Hier spricht Huber offen aus, wer und was für ihn an erster Stelle steht - die Verteidigung des Standorts Deutschland, der Erfolg des deutschen Kapitals in der Weltmarktkonkurrenz. Und dafür, davon ist Huber überzeugt, werden die Beschäftigten als Ausbeutungsmaterial weiter gebraucht, wenn auch mit geringeren Löhnen und größerer Arbeitshetze. „Wenn wir eine Krisensituation in der Automobilindustrie haben, setzt das hohen Forderungen und Arbeitskampfmaßnahmen enge Grenzen.”

Krise ist eben Krise und daher ist jetzt auch nicht mehr drin, als Huber mit den Bossen auskaspert.

Vom Eigenlob zur Lüge

Bei so viel Eigenlob für die Politik der IG Metall-Spitze und seiner selbst, kann Huber nicht umhin, auch noch ein paar dicke Lügen aufzutischen. Seine „Kampftaktik“ in der letzten Tarifrunde hätte „hohe Zustimmung erfahren (...) bei unseren Mitgliedern”, die nun mal vor allem “sichere Arbeitsplätze und sichere Einkommen” wollten.

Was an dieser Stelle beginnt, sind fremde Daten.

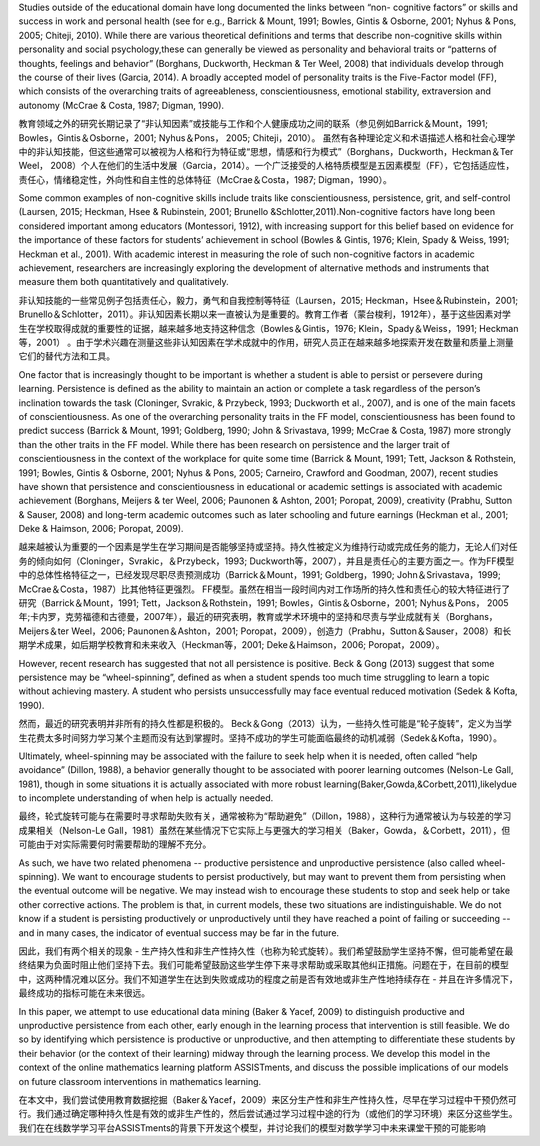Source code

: 



Studies outside of the educational domain have long documented the links between “non- cognitive factors” or skills and success in work and personal health (see for e.g., Barrick & Mount, 1991; Bowles, Gintis & Osborne, 2001; Nyhus & Pons, 2005; Chiteji, 2010). While there are various theoretical definitions and terms that describe non-cognitive skills within personality and social psychology,these can generally be viewed as personality and behavioral traits or “patterns of thoughts, feelings and behavior” (Borghans, Duckworth, Heckman & Ter Weel, 2008) that individuals develop through the course of their lives (Garcia, 2014). A broadly accepted model of personality traits is the Five-Factor model (FF), which consists of the overarching traits of agreeableness, conscientiousness, emotional stability, extraversion and autonomy (McCrae & Costa, 1987; Digman, 1990).



教育领域之外的研究长期记录了“非认知因素”或技能与工作和个人健康成功之间的联系（参见例如Barrick＆Mount，1991; Bowles，Gintis＆Osborne，2001; Nyhus＆Pons， 2005; Chiteji，2010）。
虽然有各种理论定义和术语描述人格和社会心理学中的非认知技能，但这些通常可以被视为人格和行为特征或“思想，情感和行为模式”（Borghans，Duckworth，Heckman＆Ter Weel， 2008）个人在他们的生活中发展（Garcia，2014）。一个广泛接受的人格特质模型是五因素模型（FF），它包括适应性，责任心，情绪稳定性，外向性和自主性的总体特征（McCrae＆Costa，1987; Digman，1990）。


Some common examples of non-cognitive skills include traits like conscientiousness, persistence, grit, and self-control (Laursen, 2015; Heckman, Hsee & Rubinstein, 2001; Brunello &Schlotter,2011).Non-cognitive factors have long been considered important among educators (Montessori, 1912), with increasing support for this belief based on evidence for the importance of these factors for students’ achievement in school (Bowles & Gintis, 1976; Klein, Spady & Weiss, 1991; Heckman et al., 2001). With academic interest in measuring the role of such non-cognitive factors in academic achievement, researchers are increasingly exploring the development of alternative methods and instruments that measure them both quantitatively and qualitatively.

非认知技能的一些常见例子包括责任心，毅力，勇气和自我控制等特征（Laursen，2015; Heckman，Hsee＆Rubinstein，2001; Brunello＆Schlotter，2011）。非认知因素长期以来一直被认为是重要的。教育工作者（蒙台梭利，1912年），基于这些因素对学生在学校取得成就的重要性的证据，越来越多地支持这种信念（Bowles＆Gintis，1976; Klein，Spady＆Weiss，1991; Heckman等，2001） 。由于学术兴趣在测量这些非认知因素在学术成就中的作用，研究人员正在越来越多地探索开发在数量和质量上测量它们的替代方法和工具。


One factor that is increasingly thought to be important is whether a student is able to persist or persevere during learning. Persistence is defined as the ability to maintain an action or complete a task regardless of the person’s inclination towards the task (Cloninger, Svrakic, & Przybeck, 1993; Duckworth et al., 2007), and is one of the main facets of conscientiousness. As one of the overarching personality traits in the FF model, conscientiousness has been found to predict success (Barrick & Mount, 1991; Goldberg, 1990; John & Srivastava, 1999; McCrae & Costa, 1987) more strongly than the other traits in the FF model. While there has been research on persistence and the larger trait of conscientiousness in the context of the workplace for quite some time (Barrick & Mount, 1991; Tett, Jackson & Rothstein, 1991; Bowles, Gintis & Osborne, 2001; Nyhus & Pons, 2005; Carneiro, Crawford and Goodman, 2007), recent studies have shown that persistence and conscientiousness in educational or academic settings is associated with academic achievement (Borghans, Meijers & ter Weel, 2006; Paunonen & Ashton, 2001; Poropat, 2009), creativity (Prabhu, Sutton & Sauser, 2008) and long-term academic outcomes such as later schooling and future earnings (Heckman et al., 2001; Deke & Haimson, 2006; Poropat, 2009).

越来越被认为重要的一个因素是学生在学习期间是否能够坚持或坚持。持久性被定义为维持行动或完成任务的能力，无论人们对任务的倾向如何（Cloninger，Svrakic，＆Przybeck，1993; Duckworth等，2007），并且是责任心的主要方面之一。作为FF模型中的总体性格特征之一，已经发现尽职尽责预测成功（Barrick＆Mount，1991; Goldberg，1990; John＆Srivastava，1999; McCrae＆Costa，1987）比其他特征更强烈。 FF模型。虽然在相当一段时间内对工作场所的持久性和责任心的较大特征进行了研究（Barrick＆Mount，1991; Tett，Jackson＆Rothstein，1991; Bowles，Gintis＆Osborne，2001; Nyhus＆Pons， 2005年;卡内罗，克劳福德和古德曼，2007年），最近的研究表明，教育或学术环境中的坚持和尽责与学业成就有关（Borghans，Meijers＆ter Weel，2006; Paunonen＆Ashton，2001; Poropat，2009），创造力（Prabhu，Sutton＆Sauser，2008）和长期学术成果，如后期学校教育和未来收入（Heckman等，2001; Deke＆Haimson，2006; Poropat，2009）。

However, recent research has suggested that not all persistence is positive. Beck & Gong (2013) suggest that some persistence may be “wheel-spinning”, defined as when a student spends too much time struggling to learn a topic without achieving mastery. A student who persists unsuccessfully may face eventual reduced motivation (Sedek & Kofta, 1990).

然而，最近的研究表明并非所有的持久性都是积极的。 Beck＆Gong（2013）认为，一些持久性可能是“轮子旋转”，定义为当学生花费太多时间努力学习某个主题而没有达到掌握时。坚持不成功的学生可能面临最终的动机减弱（Sedek＆Kofta，1990）。


Ultimately, wheel-spinning may be associated with the failure to seek help when it is needed, often called “help avoidance” (Dillon, 1988), a behavior generally thought to be associated with poorer learning outcomes (Nelson-Le Gall, 1981), though in some situations it is actually associated with more robust learning(Baker,Gowda,&Corbett,2011),likelydue to incomplete understanding of when help is actually needed.

最终，轮式旋转可能与在需要时寻求帮助失败有关，通常被称为“帮助避免”（Dillon，1988），这种行为通常被认为与较差的学习成果相关（Nelson-Le Gall，1981）虽然在某些情况下它实际上与更强大的学习相关（Baker，Gowda，＆Corbett，2011），但可能由于对实际需要何时需要帮助的理解不充分。

As such, we have two related phenomena -- productive persistence and unproductive persistence (also called wheel-spinning). We want to encourage students to persist productively, but may want to prevent them from persisting when the eventual outcome will be negative. We may instead wish to encourage these students to stop and seek help or take other corrective actions. The problem is that, in current models, these two situations are indistinguishable. We do not know if a student is persisting productively or unproductively until they have reached a point of failing or succeeding -- and in many cases, the indicator of eventual success may be far in the future.

因此，我们有两个相关的现象 - 生产持久性和非生产性持久性（也称为轮式旋转）。我们希望鼓励学生坚持不懈，但可能希望在最终结果为负面时阻止他们坚持下去。我们可能希望鼓励这些学生停下来寻求帮助或采取其他纠正措施。问题在于，在目前的模型中，这两种情况难以区分。我们不知道学生在达到失败或成功的程度之前是否有效地或非生产性地持续存在 - 并且在许多情况下，最终成功的指标可能在未来很远。

In this paper, we attempt to use educational data mining (Baker & Yacef, 2009) to distinguish productive and unproductive persistence from each other, early enough in the learning process that intervention is still feasible. We do so by identifying which persistence is productive or unproductive, and then attempting to differentiate these students by their behavior (or the context of their learning) midway through the learning process. We develop this model in the context of the online mathematics learning platform ASSISTments, and discuss the possible implications of our models on future classroom interventions in mathematics learning.

在本文中，我们尝试使用教育数据挖掘（Baker＆Yacef，2009）来区分生产性和非生产性持久性，尽早在学习过程中干预仍然可行。我们通过确定哪种持久性是有效的或非生产性的，然后尝试通过学习过程中途的行为（或他们的学习环境）来区分这些学生。我们在在线数学学习平台ASSISTments的背景下开发这个模型，并讨论我们的模型对数学学习中未来课堂干预的可能影响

So verklärt Huber den Abschluss auch noch zum Ausdruck des Gesamtwillens der Mitglieder, ja überhaupt der Beschäftigten. Daran kann sich selbst Hugo Chavez ein Beispiel nehmen, bei Huber ginge es nämlich demokratisch zu. „Die Willensbildung in der IG Metall läuft von unten nach oben.”

Klar! Deshalb gab es vor der letzten Tarifrunde praktisch keine Debatten, deshalb werden die Bevollmächtigten der IG Metall-Verwaltungsstellen ja auch nicht gewählt, sondern von oben ernannt, deshalb droht oppositionellen Listen und kämpferischen GewerkschafterInnen, die sich mit den Segnungen der Huberschen Politik und Demokratie nicht abfinden wollen, ja auch der Ausschluss aus dieser Gewerkschaft! Huber verwendet im Interview einen alten Trick der Gewerkschaftsbürokratie. Die Entscheidungen, die im kleinen Kreis unter Ausschaltung und Umgehung jeder realen Demokratie und Diskussion gefällt wurden, werden nach ihrer Umsetzung und passiven Hinnahme („hohe Zustimmung“) als „Wille der Mitglieder“ verkauft.

Dieser politische Taschenspielertrick darf nicht blind machen gegenüber den realen Verhältnissen in diesem Laden. Vor allem aber darf er nicht darüber hinwegtäuschen, dass Hubers Politik und die der gesamten Gewerkschaftsbürokratie zu einer Schwächung der Arbeiterklasse und auch der Gewerkschaften geführt hat und weiter führen wird.

Die Flucht in eine immer engere Bindung an die Verwertungsinteressen des Kapitals, die Verteidigung des Standortes und der Exportwirtschaft bedeutet, dass sich die Gewerkschaft immer mehr dem Kapital unterordnet und dass sie einen „Kompromiss“ überhaupt nur noch für immer kleinere Teile der Arbeiterklasse organisieren kann. Ihre Politik lässt nicht nur die Erwerbslosen und die zunehmende Zahl von prekär Beschäftigen in Leiharbeit und befristeten Arbeitsverhältnissen im Regen stehen - sie zerstört letztlich auch die Kampfposition der (noch) „Vollbeschäftigten“.

Immerhin: Huber hat an seinen Absichten, an seiner Politik keinen Zweifel gelassen. So offen wie er seine Politik vertritt, so offen müssen wir sie bekämpfen!